Collected data
========

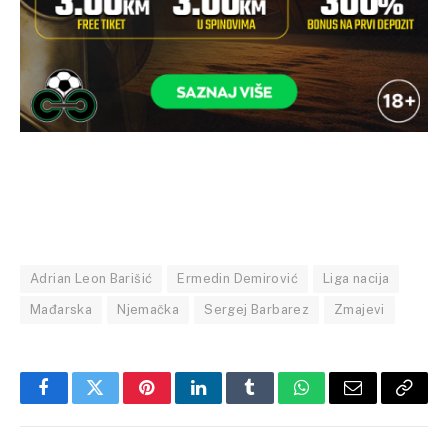
Adrian Leon Barišić
Ermedin Demirović
Liga nacija
Mađarska
Njemačka
Sergej Barbarez
Zmajevi
Facebook
Twitter
Pinterest
LinkedIn
Tumblr
WhatsApp
Email
Copy
Link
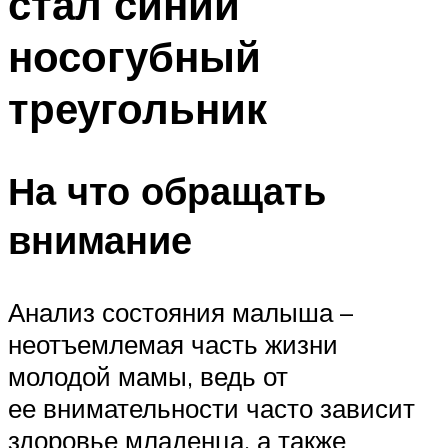
стал синий
носогубный
треугольник
На что обращать
внимание
Анализ состояния малыша –
неотъемлемая часть жизни
молодой мамы, ведь от
ее внимательности часто зависит
здоровье младенца, а также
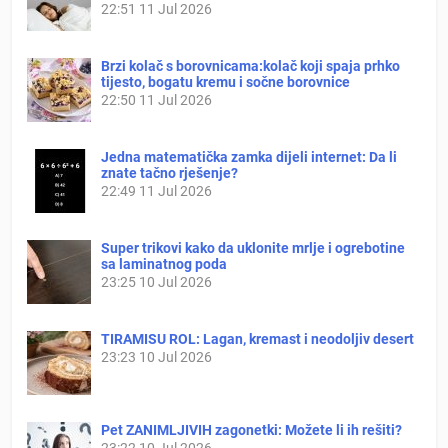
22:51
11 Jul 2026
Brzi kolač s borovnicama:kolač koji spaja prhko
tijesto, bogatu kremu i sočne borovnice
22:50
11 Jul 2026
Jedna matematička zamka dijeli internet: Da li
znate tačno rješenje?
22:49
11 Jul 2026
Super trikovi kako da uklonite mrlje i ogrebotine
sa laminatnog poda
23:25
10 Jul 2026
TIRAMISU ROL: Lagan, kremast i neodoljiv desert
23:23
10 Jul 2026
Pet ZANIMLJIVIH zagonetki: Možete li ih rešiti?
23:22
10 Jul 2026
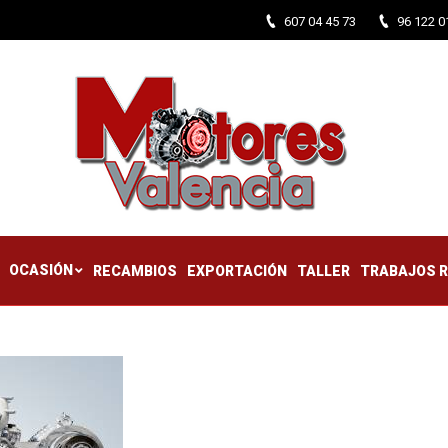
607 04 45 73
96 122 0
CTIFICADOS
OCASIÓN
RECAMBIOS
EXPORTACIÓN
TALLER
OCASIÓN
RECAMBIOS
EXPORTACIÓN
TALLER
TRABAJOS 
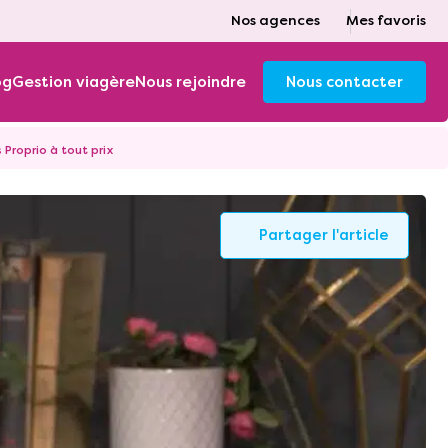
Nos agences
Mes favoris
og
Gestion viagère
Nous rejoindre
Nous contacter
 Proprio à tout prix
Partager l'article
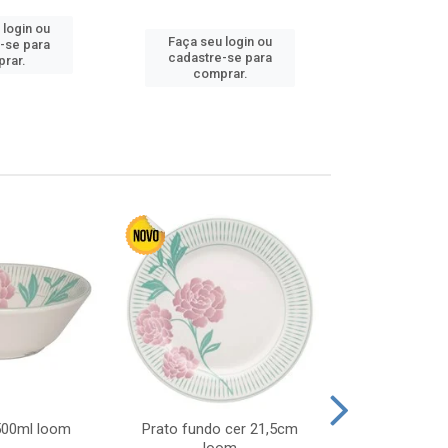
 login ou
Faça seu login ou
Faça seu 
-se para
cadastre-se para
cadastre
rar.
comprar.
comp
 500ml loom
Prato fundo cer 21,5cm
Prato raso c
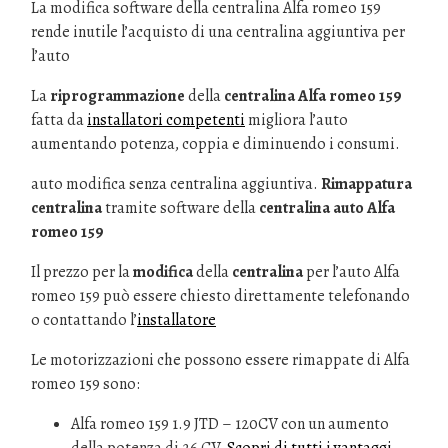
La modifica software della centralina Alfa romeo 159
rende inutile l’acquisto di una centralina aggiuntiva per
l’auto
La
riprogrammazione
della
centralina Alfa romeo 159
fatta da
installatori competenti
migliora l’auto
aumentando potenza, coppia e diminuendo i consumi.
auto modifica senza centralina aggiuntiva.
Rimappatura
centralina
tramite software della
centralina auto Alfa
romeo 159
Il prezzo per la
modifica
della
centralina
per l’auto Alfa
romeo 159 può essere chiesto direttamente telefonando
o contattando l’
installatore
Le motorizzazioni che possono essere rimappate di Alfa
romeo 159 sono:
Alfa romeo 159 1.9 JTD – 120CV con un aumento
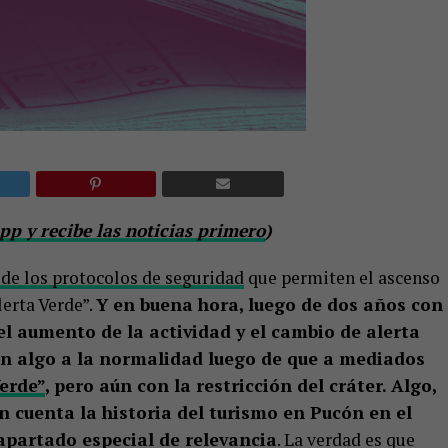
p y recibe las noticias primero
)
 de los protocolos de seguridad
que permiten el ascenso
lerta Verde”.
Y en buena hora, luego de dos años con
el aumento de la actividad y el cambio de alerta
 en algo a la normalidad luego de que a mediados
Verde”
, pero aún con la restricción del cráter. Algo,
 cuenta la historia del turismo en Pucón en el
 apartado especial de relevancia
. La verdad es que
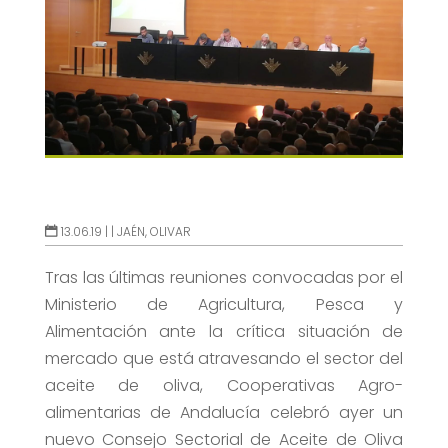
13.06.19 |
|
JAÉN
,
OLIVAR
Tras las últimas reuniones convocadas por el
Ministerio de Agricultura, Pesca y
Alimentación ante la crítica situación de
mercado que está atravesando el sector del
aceite de oliva, Cooperativas Agro-
alimentarias de Andalucía celebró ayer un
nuevo Consejo Sectorial de Aceite de Oliva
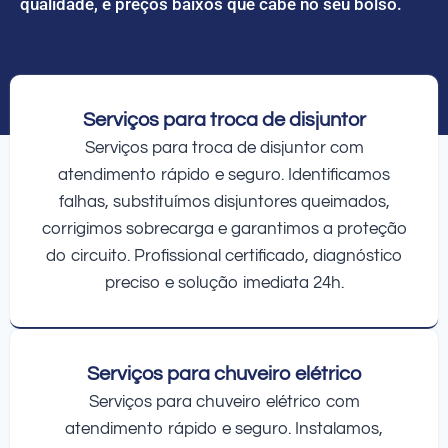
qualidade, e preços baixos que cabe no seu bolso.
Serviços para troca de disjuntor
Serviços para troca de disjuntor com
atendimento rápido e seguro. Identificamos
falhas, substituímos disjuntores queimados,
corrigimos sobrecarga e garantimos a proteção
do circuito. Profissional certificado, diagnóstico
preciso e solução imediata 24h.
Serviços para chuveiro elétrico
Serviços para chuveiro elétrico com
atendimento rápido e seguro. Instalamos,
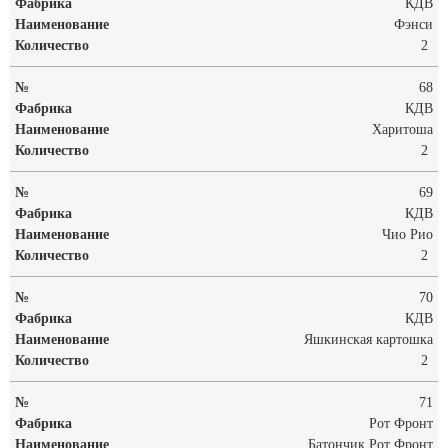
КДВ
Фэнси
2
68
КДВ
Харитоша
2
69
КДВ
Чио Рио
2
70
КДВ
Яшкинская картошка
2
71
Рот Фронт
Батончик Рот Фронт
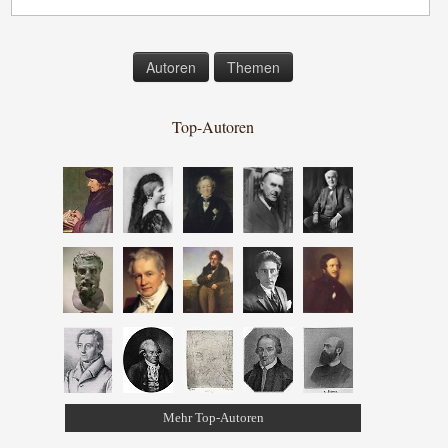
Autoren
Themen
Top-Autoren
Mehr Top-Autoren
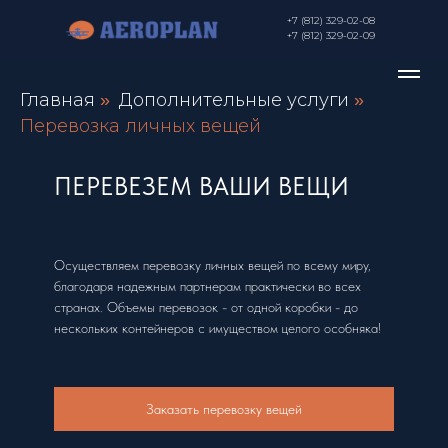
+7 (812) 329-02-08
+7 (812) 329-02-09
Главная
Дополнительные услуги
»
»
Перевозка личных вещей
ПЕРЕВЕЗЕМ ВАШИ ВЕЩИ
Осуществляем перевозку личных вещей по всему миру,
благодаря надежным партнерам практически во всех
странах. Объемы перевозок - от одной коробки - до
нескольких контейнеров с имуществом целого особняка!
Заказать перевозку вещей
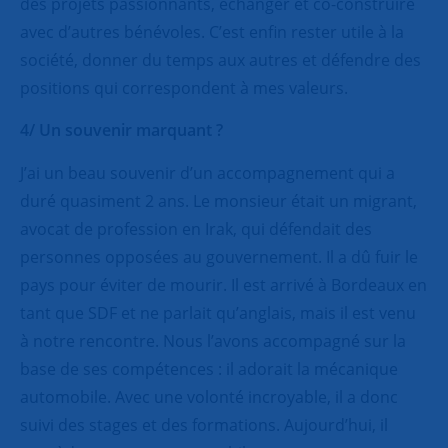
des projets passionnants, échanger et co-construire
avec d’autres bénévoles. C’est enfin rester utile à la
société, donner du temps aux autres et défendre des
positions qui correspondent à mes valeurs.
4/ Un souvenir marquant ?
J’ai un beau souvenir d’un accompagnement qui a
duré quasiment 2 ans. Le monsieur était un migrant,
avocat de profession en Irak, qui défendait des
personnes opposées au gouvernement. Il a dû fuir le
pays pour éviter de mourir. Il est arrivé à Bordeaux en
tant que SDF et ne parlait qu’anglais, mais il est venu
à notre rencontre. Nous l’avons accompagné sur la
base de ses compétences : il adorait la mécanique
automobile. Avec une volonté incroyable, il a donc
suivi des stages et des formations. Aujourd’hui, il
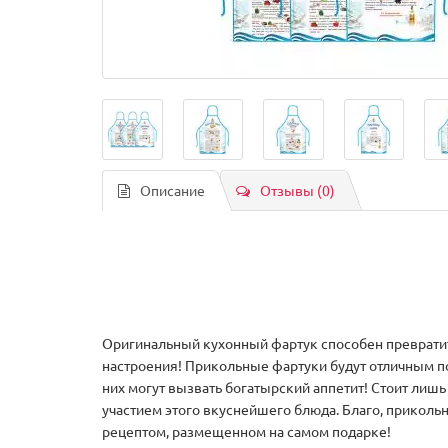
Описание
Отзывы (0)
Оригинальный кухонный фартук способен превратит
настроения! Прикольные фартуки будут отличным п
них могут вызвать богатырский аппетит! Стоит лишь 
участием этого вкуснейшего блюда. Благо, приколь
рецептом, размещенном на самом подарке!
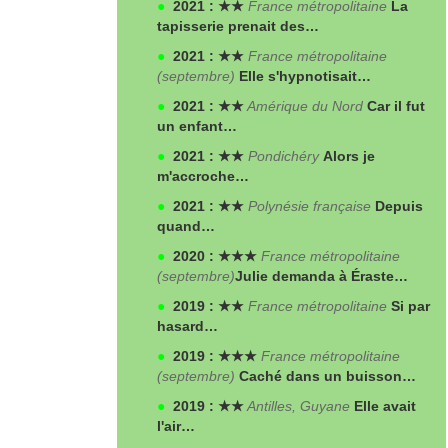
●
2021 : ★★
France métropolitaine
La
tapisserie prenait des…
●
2021 : ★★
France métropolitaine
(septembre)
Elle s'hypnotisait…
●
2021 : ★★
Amérique du Nord
Car il fut
un enfant…
●
2021 : ★★
Pondichéry
Alors je
m'accroche…
●
2021 : ★★
Polynésie française
Depuis
quand…
●
2020 : ★★★
France métropolitaine
(septembre)
Julie demanda à Éraste…
●
2019 : ★★
France métropolitaine
Si par
hasard…
●
2019 : ★★★
France métropolitaine
(septembre)
Caché dans un buisson…
●
2019 : ★★
Antilles, Guyane
Elle avait
l'air…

========

Of the entries above, repeat exactly the lines from the line with "duré quasiment 2" through the line with "à notre rencontre.", both of them included.

duré quasiment 2 ans. Le monsieur était un migrant,
avocat de profession en Irak, qui défendait des
personnes opposées au gouvernement. Il a dû fuir le
pays pour éviter de mourir. Il est arrivé à Bordeaux en
tant que SDF et ne parlait qu’anglais, mais il est venu
à notre rencontre. Nous l’avons accompagné sur la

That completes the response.